Sent from Petguide.com Free App


----------



## Toy poodlelvr (Mar 24, 2013)

outwest said:


> What color, what size, what personality?  There are thousands of names. Pick something you are fond of and work from there. If you like music, think of musicians, for example. Too many male names!


Well outwest, it is a toy poodle , calm and laid back, and the colour is light apricot.:act-up:


----------



## Qarza (Feb 23, 2013)

Thinking of small and male: Gizmo, Yoda, ET. But look here http://www.lilpoodles.com/poodle_names.iml you may find something that suits.

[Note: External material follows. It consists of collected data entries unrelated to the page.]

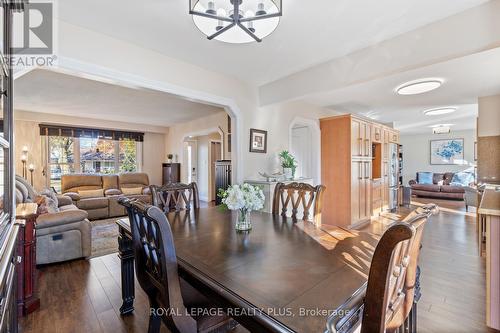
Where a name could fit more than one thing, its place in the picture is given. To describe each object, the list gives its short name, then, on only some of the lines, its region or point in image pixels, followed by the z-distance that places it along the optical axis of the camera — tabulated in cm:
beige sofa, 512
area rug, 334
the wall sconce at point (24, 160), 536
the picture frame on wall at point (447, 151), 834
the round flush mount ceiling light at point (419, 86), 332
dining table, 78
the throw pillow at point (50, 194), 390
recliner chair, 279
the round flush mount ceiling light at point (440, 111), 496
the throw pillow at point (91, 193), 538
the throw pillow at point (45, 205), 310
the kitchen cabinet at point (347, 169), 421
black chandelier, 150
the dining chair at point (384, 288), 63
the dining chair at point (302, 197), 200
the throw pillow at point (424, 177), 858
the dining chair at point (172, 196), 232
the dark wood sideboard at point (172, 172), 708
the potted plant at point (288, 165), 384
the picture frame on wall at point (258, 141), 358
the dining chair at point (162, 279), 102
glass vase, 166
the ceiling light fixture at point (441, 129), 692
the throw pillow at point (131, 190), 594
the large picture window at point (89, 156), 598
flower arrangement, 160
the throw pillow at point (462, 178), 753
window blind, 569
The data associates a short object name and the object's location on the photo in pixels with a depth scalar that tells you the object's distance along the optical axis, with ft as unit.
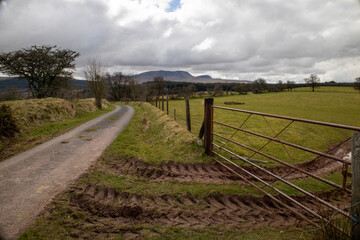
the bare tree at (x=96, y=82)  99.14
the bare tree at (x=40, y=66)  77.46
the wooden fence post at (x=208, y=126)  22.44
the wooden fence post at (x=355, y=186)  8.09
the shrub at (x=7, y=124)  33.45
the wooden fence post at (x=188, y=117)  33.73
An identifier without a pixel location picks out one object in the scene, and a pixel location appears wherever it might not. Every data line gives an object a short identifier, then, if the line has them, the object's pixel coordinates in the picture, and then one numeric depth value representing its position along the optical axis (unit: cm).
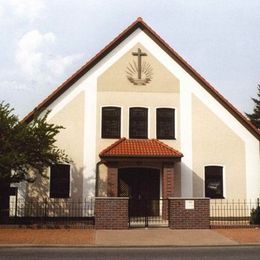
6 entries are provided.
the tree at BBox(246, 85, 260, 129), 5672
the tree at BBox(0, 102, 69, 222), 1830
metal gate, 1998
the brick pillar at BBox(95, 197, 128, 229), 1861
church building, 2248
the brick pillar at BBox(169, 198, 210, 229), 1898
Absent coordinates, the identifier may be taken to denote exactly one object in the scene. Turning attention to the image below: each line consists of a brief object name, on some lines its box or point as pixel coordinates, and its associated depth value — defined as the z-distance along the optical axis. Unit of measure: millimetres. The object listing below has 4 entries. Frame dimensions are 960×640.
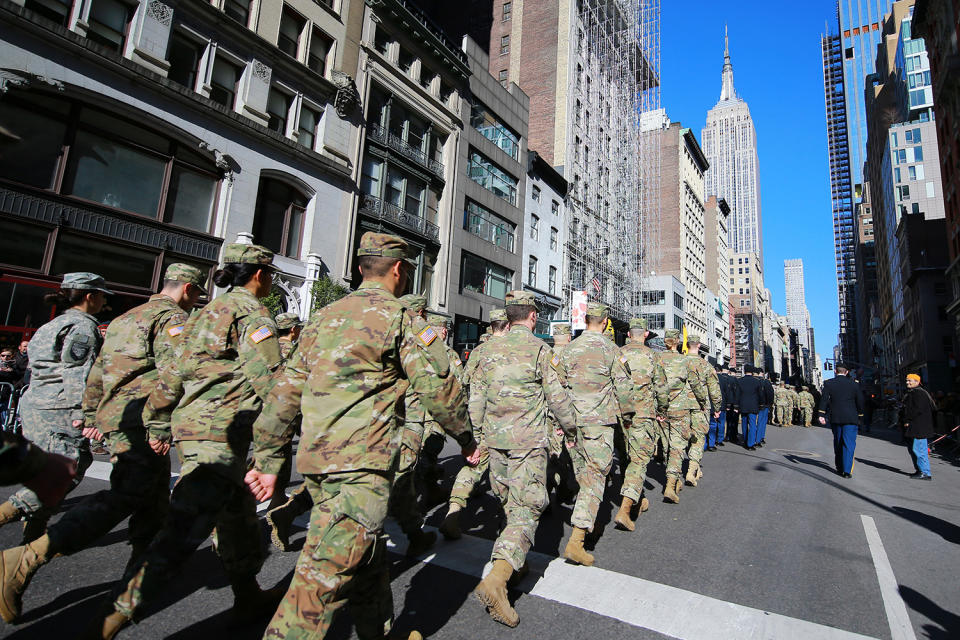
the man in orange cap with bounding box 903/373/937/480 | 9539
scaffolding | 40094
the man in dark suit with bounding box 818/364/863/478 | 9117
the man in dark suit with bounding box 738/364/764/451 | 13227
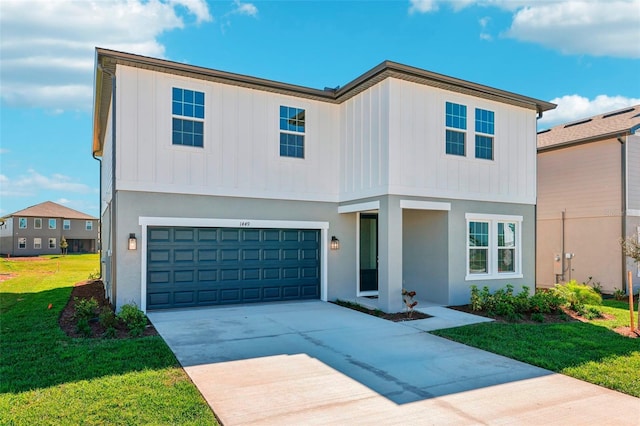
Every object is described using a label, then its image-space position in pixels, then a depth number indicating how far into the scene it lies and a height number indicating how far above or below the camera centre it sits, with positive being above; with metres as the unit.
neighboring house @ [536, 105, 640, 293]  13.99 +0.93
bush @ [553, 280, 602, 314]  10.31 -1.67
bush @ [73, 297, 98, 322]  8.35 -1.65
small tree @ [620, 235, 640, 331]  8.59 -0.45
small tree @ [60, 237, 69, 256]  44.90 -2.02
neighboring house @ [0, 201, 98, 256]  46.00 -0.61
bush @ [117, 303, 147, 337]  7.47 -1.70
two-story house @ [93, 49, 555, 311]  9.77 +1.00
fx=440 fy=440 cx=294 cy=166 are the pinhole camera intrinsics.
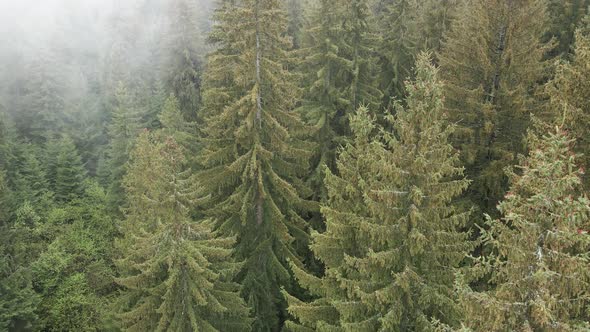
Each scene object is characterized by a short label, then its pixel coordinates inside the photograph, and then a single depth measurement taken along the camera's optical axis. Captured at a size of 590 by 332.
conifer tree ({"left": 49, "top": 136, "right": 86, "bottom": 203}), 36.44
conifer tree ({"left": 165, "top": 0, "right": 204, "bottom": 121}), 35.22
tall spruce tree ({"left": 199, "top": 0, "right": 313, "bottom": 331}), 15.87
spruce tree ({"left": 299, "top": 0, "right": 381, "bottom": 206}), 21.98
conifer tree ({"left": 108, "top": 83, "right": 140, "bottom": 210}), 31.28
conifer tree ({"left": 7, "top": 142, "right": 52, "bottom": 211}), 33.19
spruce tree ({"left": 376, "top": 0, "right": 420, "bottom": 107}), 25.98
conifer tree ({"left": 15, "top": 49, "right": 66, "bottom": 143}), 43.31
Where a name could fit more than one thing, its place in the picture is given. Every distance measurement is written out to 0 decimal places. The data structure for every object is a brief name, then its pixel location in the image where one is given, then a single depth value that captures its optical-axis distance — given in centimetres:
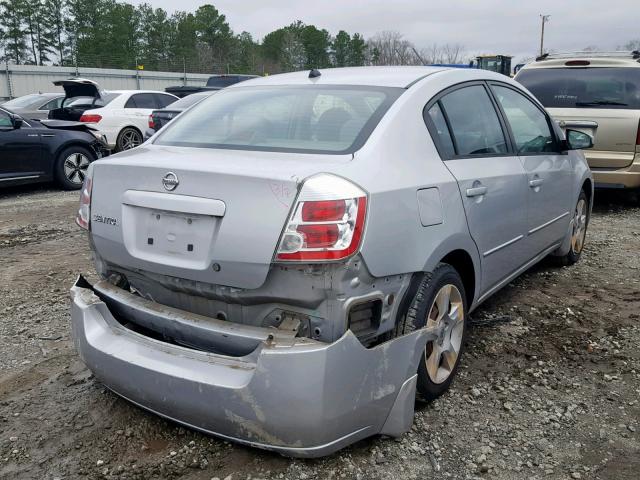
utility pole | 6869
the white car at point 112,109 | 1247
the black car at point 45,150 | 879
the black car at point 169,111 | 1067
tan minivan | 693
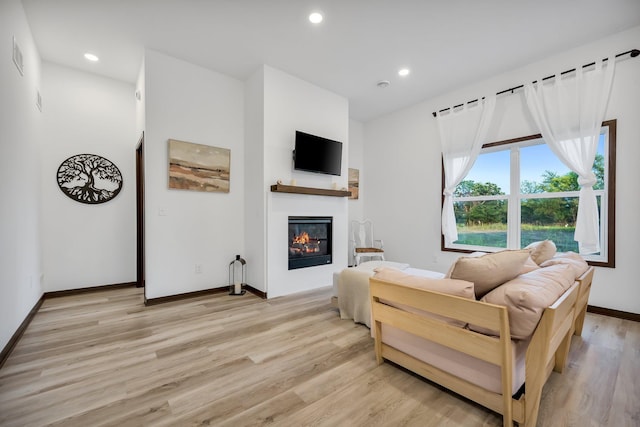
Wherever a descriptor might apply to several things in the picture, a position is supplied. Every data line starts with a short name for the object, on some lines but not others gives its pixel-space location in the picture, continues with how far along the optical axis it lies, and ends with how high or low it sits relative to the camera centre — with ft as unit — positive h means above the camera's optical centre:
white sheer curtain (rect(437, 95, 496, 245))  12.90 +3.38
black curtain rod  9.18 +5.43
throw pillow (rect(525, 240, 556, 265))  7.38 -1.11
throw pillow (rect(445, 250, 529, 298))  5.12 -1.10
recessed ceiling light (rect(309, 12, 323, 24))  8.70 +6.35
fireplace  12.71 -1.44
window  9.96 +0.60
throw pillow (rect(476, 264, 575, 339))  4.33 -1.47
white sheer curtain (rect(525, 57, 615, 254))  9.76 +3.33
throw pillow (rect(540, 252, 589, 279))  6.66 -1.32
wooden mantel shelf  11.68 +0.99
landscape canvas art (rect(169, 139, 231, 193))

Sent from Petguide.com App


----------



## ABGG (Jan 27, 2013)

*Male names*

What color is he?
What is his personality?
Do you like any names??
What size is he?


----------



## Carley's Mom (Oct 30, 2011)

When I was planning for a male dog last fall , I was going to name him Bode. But I also like Jagger. I ended up with a Stella. Don't think I will ever have a male, but I like the male names best.


----------



## cheshirekat7 (Feb 5, 2013)

I've always preferred to look at mythology & history when choosing names for pets. That's how Loki got his name - after the Norse god. Maybe have a read into some mythological stories for ideas, or browse through names of historical figures (eg Napoleon) or characters from books?


----------



## sah (Jan 19, 2012)

I've often thought my Ben SHOULD have been named "Velcro" because wherever I am, he is there! Also, the snow sticks to him like Velcro, creating non-removable snowballs!!! LOL!


----------



## salexander04 (Jan 15, 2013)

Apollo - Raffiki - someone from your favorite tv show or movie


----------



## Toy poodlelvr (Mar 24, 2013)

How about fabreezio or dominique? Does fabreezio sound more like a male or female?


----------